* WORK INSTRUCTIONS *
Return the listing below line for line, copying each one without any change.

* GIVEN RECORDS *
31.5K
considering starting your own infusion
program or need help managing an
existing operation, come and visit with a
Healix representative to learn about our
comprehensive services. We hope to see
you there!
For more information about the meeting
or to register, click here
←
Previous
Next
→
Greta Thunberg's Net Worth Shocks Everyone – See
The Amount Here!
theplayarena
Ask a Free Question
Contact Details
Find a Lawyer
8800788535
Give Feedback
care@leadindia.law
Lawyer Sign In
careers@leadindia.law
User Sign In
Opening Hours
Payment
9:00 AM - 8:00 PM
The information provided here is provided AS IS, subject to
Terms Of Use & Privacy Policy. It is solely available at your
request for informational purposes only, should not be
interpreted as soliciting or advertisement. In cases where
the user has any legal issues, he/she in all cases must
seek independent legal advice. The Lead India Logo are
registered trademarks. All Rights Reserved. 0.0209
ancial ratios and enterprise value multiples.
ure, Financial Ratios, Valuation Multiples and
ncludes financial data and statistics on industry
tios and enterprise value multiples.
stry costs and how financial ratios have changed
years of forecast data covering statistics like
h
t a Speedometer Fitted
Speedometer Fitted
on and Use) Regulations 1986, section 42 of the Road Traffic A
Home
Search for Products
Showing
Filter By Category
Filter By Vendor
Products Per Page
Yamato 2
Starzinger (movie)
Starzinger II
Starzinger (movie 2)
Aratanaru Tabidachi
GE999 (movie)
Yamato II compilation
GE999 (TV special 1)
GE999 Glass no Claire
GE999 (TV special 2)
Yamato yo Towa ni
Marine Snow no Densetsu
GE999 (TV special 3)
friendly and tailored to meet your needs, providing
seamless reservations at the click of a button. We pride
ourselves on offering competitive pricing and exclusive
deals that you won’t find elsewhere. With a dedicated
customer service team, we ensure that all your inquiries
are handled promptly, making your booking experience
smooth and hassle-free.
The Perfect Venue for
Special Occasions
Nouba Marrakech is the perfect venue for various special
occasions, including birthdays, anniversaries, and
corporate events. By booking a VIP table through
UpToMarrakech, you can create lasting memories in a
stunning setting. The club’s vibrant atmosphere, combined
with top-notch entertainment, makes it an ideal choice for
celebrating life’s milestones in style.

* PROBLEM SOLUTION *
31.5K
considering starting your own infusion
program or need help managing an
existing operation, come and visit with a
Healix representative to learn about our
comprehensive services. We hope to see
you there!
For more information about the meeting
or to register, click here
←
Previous
Next
→
Greta Thunberg's Net Worth Shocks Everyone – See
The Amount Here!
theplayarena
Ask a Free Question
Contact Details
Find a Lawyer
8800788535
Give Feedback
care@leadindia.law
Lawyer Sign In
careers@leadindia.law
User Sign In
Opening Hours
Payment
9:00 AM - 8:00 PM
The information provided here is provided AS IS, subject to
Terms Of Use & Privacy Policy. It is solely available at your
request for informational purposes only, should not be
interpreted as soliciting or advertisement. In cases where
the user has any legal issues, he/she in all cases must
seek independent legal advice. The Lead India Logo are
registered trademarks. All Rights Reserved. 0.0209
ancial ratios and enterprise value multiples.
ure, Financial Ratios, Valuation Multiples and
ncludes financial data and statistics on industry
tios and enterprise value multiples.
stry costs and how financial ratios have changed
years of forecast data covering statistics like
h
t a Speedometer Fitted
Speedometer Fitted
on and Use) Regulations 1986, section 42 of the Road Traffic A
Home
Search for Products
Showing
Filter By Category
Filter By Vendor
Products Per Page
Yamato 2
Starzinger (movie)
Starzinger II
Starzinger (movie 2)
Aratanaru Tabidachi
GE999 (movie)
Yamato II compilation
GE999 (TV special 1)
GE999 Glass no Claire
GE999 (TV special 2)
Yamato yo Towa ni
Marine Snow no Densetsu
GE999 (TV special 3)
friendly and tailored to meet your needs, providing
seamless reservations at the click of a button. We pride
ourselves on offering competitive pricing and exclusive
deals that you won’t find elsewhere. With a dedicated
customer service team, we ensure that all your inquiries
are handled promptly, making your booking experience
smooth and hassle-free.
The Perfect Venue for
Special Occasions
Nouba Marrakech is the perfect venue for various special
occasions, including birthdays, anniversaries, and
corporate events. By booking a VIP table through
UpToMarrakech, you can create lasting memories in a
stunning setting. The club’s vibrant atmosphere, combined
with top-notch entertainment, makes it an ideal choice for
celebrating life’s milestones in style.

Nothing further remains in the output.